One of the peculiarities of Hervé Léger garments is that they are knitted, not woven.[30]
In September 1998, Hervé Léger was acquired by the BCBG Max Azria Group from the Seagram's Group. This was the first-ever acquisition of a French couturier by an American designer, though Azria is Tunisian[31] and grew up in France. Ohana & Co., a boutique investment bank, advised Seagram's on the sale.
In April 2007, Max Azria relaunched the Hervé Léger brand under his own design direction with a capsule summer collection, which was offered at select department stores and specialty boutiques. In August 2007, the remodeled Hervé Léger boutique opened on Rodeo Drive in Beverly Hills. In February 2008, Max Azria presented the Hervé Léger by Max Azria collection at Bryant Park during the Fall 2008 New York Fashion Week.
In August 2017, Marquee Brands acquired the entire brand portfolio of BGBG Max Azria Global Holdings, including Hervé Léger, following the bankruptcy of BCBG Max Azria.[32] In October 2017, Marquee Brands sold Hervé Léger to Authentic Brands Group.[33]

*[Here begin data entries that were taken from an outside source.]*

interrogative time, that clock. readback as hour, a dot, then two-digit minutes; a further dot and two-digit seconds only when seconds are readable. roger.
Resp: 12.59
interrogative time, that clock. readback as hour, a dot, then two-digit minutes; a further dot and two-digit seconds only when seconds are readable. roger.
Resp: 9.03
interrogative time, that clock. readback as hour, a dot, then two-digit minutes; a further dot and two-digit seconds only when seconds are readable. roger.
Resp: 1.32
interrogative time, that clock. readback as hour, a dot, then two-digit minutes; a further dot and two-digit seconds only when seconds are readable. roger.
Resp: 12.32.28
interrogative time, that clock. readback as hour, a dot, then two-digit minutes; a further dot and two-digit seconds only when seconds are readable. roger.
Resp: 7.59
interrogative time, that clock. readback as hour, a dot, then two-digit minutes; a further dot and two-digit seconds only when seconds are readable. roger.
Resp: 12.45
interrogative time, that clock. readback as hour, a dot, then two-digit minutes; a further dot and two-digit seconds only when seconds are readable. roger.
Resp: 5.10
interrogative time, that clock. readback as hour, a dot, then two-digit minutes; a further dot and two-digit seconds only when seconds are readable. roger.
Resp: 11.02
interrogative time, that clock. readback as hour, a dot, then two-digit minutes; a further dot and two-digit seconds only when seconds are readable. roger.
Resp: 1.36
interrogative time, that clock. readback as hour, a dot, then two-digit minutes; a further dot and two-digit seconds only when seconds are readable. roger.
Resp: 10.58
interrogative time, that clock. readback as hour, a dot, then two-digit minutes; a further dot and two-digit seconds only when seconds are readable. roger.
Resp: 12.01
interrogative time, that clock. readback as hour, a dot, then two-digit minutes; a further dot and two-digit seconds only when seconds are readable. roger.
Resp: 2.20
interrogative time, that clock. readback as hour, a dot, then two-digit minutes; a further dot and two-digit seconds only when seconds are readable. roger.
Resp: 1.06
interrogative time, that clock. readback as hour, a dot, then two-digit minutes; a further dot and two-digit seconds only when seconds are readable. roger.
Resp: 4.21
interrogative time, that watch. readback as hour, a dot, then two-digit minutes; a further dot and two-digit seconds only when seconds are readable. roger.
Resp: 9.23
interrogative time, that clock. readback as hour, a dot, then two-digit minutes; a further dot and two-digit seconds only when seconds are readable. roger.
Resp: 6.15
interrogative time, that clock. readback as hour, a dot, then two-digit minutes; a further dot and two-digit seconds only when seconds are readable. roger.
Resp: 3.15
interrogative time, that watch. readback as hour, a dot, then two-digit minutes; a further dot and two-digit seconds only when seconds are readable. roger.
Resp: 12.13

Dutch designer Christian Juul Nielsen, who previously worked at Christian Dior Couture and Nina Ricci, was appointed creative director in August 2018.[34] His focus was on modernizing and expanding the brand image beyond the bandage dress into daywear and lifestyle categories.
In 2023 the brand appointed Michelle Ochs, cofounder of Cushnie et Ochs, as the creative director.[1]